__Given instruction__.
Every entry should be repeated exactly. Omit the pictures.

== Data shown ==

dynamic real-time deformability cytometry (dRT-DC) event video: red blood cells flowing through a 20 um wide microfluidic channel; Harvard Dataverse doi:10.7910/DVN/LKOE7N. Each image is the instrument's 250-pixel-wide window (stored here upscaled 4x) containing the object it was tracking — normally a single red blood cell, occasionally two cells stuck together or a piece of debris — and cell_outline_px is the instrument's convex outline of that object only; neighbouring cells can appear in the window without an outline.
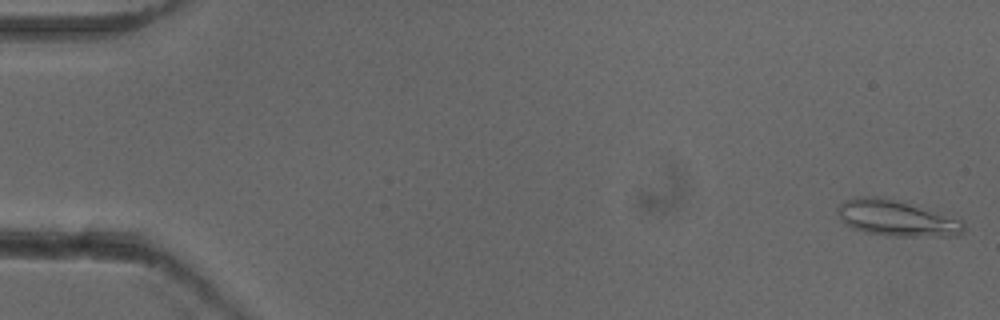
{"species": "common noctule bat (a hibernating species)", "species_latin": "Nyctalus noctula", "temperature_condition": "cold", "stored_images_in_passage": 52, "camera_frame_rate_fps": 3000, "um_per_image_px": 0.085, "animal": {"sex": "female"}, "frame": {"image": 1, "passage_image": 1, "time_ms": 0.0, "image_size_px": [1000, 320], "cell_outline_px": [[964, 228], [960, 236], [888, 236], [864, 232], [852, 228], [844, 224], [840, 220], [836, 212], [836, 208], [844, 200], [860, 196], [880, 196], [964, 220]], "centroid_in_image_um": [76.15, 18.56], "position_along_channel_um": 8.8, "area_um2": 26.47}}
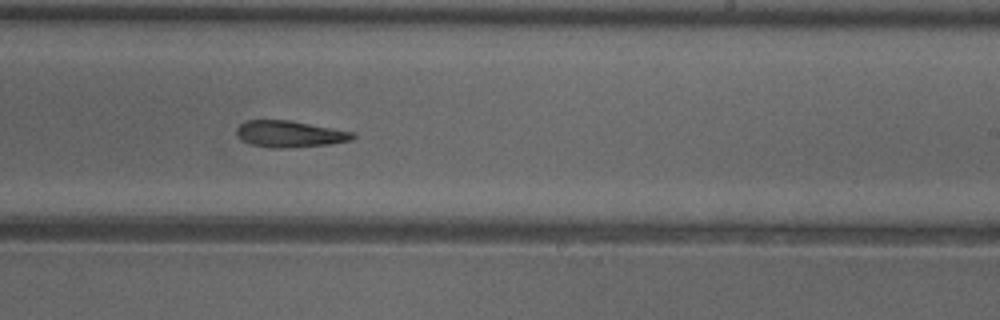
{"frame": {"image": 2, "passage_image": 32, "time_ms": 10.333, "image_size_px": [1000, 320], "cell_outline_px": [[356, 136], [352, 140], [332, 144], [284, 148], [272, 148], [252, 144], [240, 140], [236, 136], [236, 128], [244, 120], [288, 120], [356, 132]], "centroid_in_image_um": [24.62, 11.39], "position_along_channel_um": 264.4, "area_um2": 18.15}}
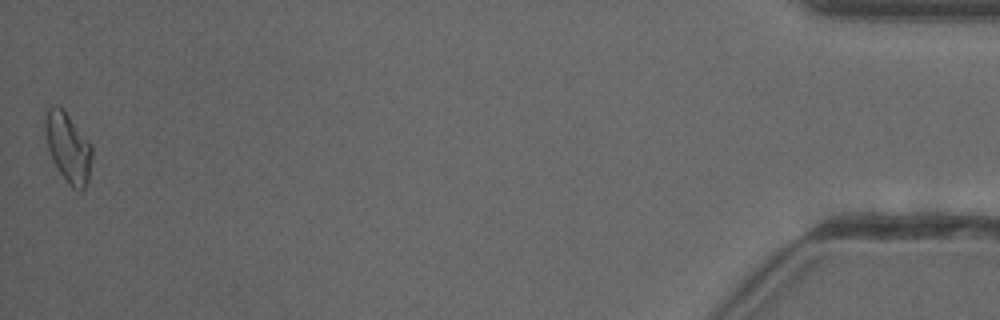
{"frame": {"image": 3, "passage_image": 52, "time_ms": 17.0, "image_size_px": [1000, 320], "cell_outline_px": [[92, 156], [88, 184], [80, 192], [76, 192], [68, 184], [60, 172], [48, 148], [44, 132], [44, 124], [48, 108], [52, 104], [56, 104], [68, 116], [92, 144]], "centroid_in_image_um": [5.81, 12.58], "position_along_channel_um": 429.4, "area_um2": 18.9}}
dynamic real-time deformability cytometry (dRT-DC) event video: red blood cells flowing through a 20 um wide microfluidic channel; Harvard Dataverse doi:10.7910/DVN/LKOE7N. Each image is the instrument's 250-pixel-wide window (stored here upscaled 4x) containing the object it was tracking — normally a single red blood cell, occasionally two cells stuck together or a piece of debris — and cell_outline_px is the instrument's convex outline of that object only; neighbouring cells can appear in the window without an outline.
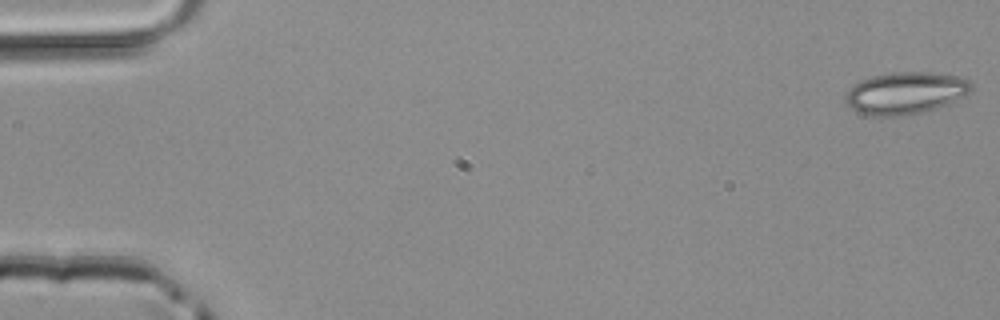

===

__Exercise solution__.
dynamic real-time deformability cytometry (dRT-DC) event video: red blood cells flowing through a 20 um wide microfluidic channel; Harvard Dataverse doi:10.7910/DVN/LKOE7N. Each image is the instrument's 250-pixel-wide window (stored here upscaled 4x) containing the object it was tracking — normally a single red blood cell, occasionally two cells stuck together or a piece of debris — and cell_outline_px is the instrument's convex outline of that object only; neighbouring cells can appear in the window without an outline.
{"species": "common noctule bat (a hibernating species)", "species_latin": "Nyctalus noctula", "temperature_condition": "cold", "stored_images_in_passage": 52, "camera_frame_rate_fps": 3000, "um_per_image_px": 0.085, "animal": {"sex": "female"}, "frame": {"image": 1, "passage_image": 1, "time_ms": 0.0, "image_size_px": [1000, 320], "cell_outline_px": [[964, 228], [960, 236], [888, 236], [864, 232], [852, 228], [844, 224], [840, 220], [836, 212], [836, 208], [844, 200], [860, 196], [880, 196], [964, 220]], "centroid_in_image_um": [76.15, 18.56], "position_along_channel_um": 8.8, "area_um2": 26.47}}
{"frame": {"image": 2, "passage_image": 32, "time_ms": 10.333, "image_size_px": [1000, 320], "cell_outline_px": [[356, 136], [352, 140], [332, 144], [284, 148], [272, 148], [252, 144], [240, 140], [236, 136], [236, 128], [244, 120], [288, 120], [356, 132]], "centroid_in_image_um": [24.62, 11.39], "position_along_channel_um": 264.4, "area_um2": 18.15}}
{"frame": {"image": 3, "passage_image": 52, "time_ms": 17.0, "image_size_px": [1000, 320], "cell_outline_px": [[92, 156], [88, 184], [80, 192], [76, 192], [68, 184], [60, 172], [48, 148], [44, 132], [44, 124], [48, 108], [52, 104], [56, 104], [68, 116], [92, 144]], "centroid_in_image_um": [5.81, 12.58], "position_along_channel_um": 429.4, "area_um2": 18.9}}
dynamic real-time deformability cytometry (dRT-DC) event video: red blood cells flowing through a 20 um wide microfluidic channel; Harvard Dataverse doi:10.7910/DVN/LKOE7N. Each image is the instrument's 250-pixel-wide window (stored here upscaled 4x) containing the object it was tracking — normally a single red blood cell, occasionally two cells stuck together or a piece of debris — and cell_outline_px is the instrument's convex outline of that object only; neighbouring cells can appear in the window without an outline.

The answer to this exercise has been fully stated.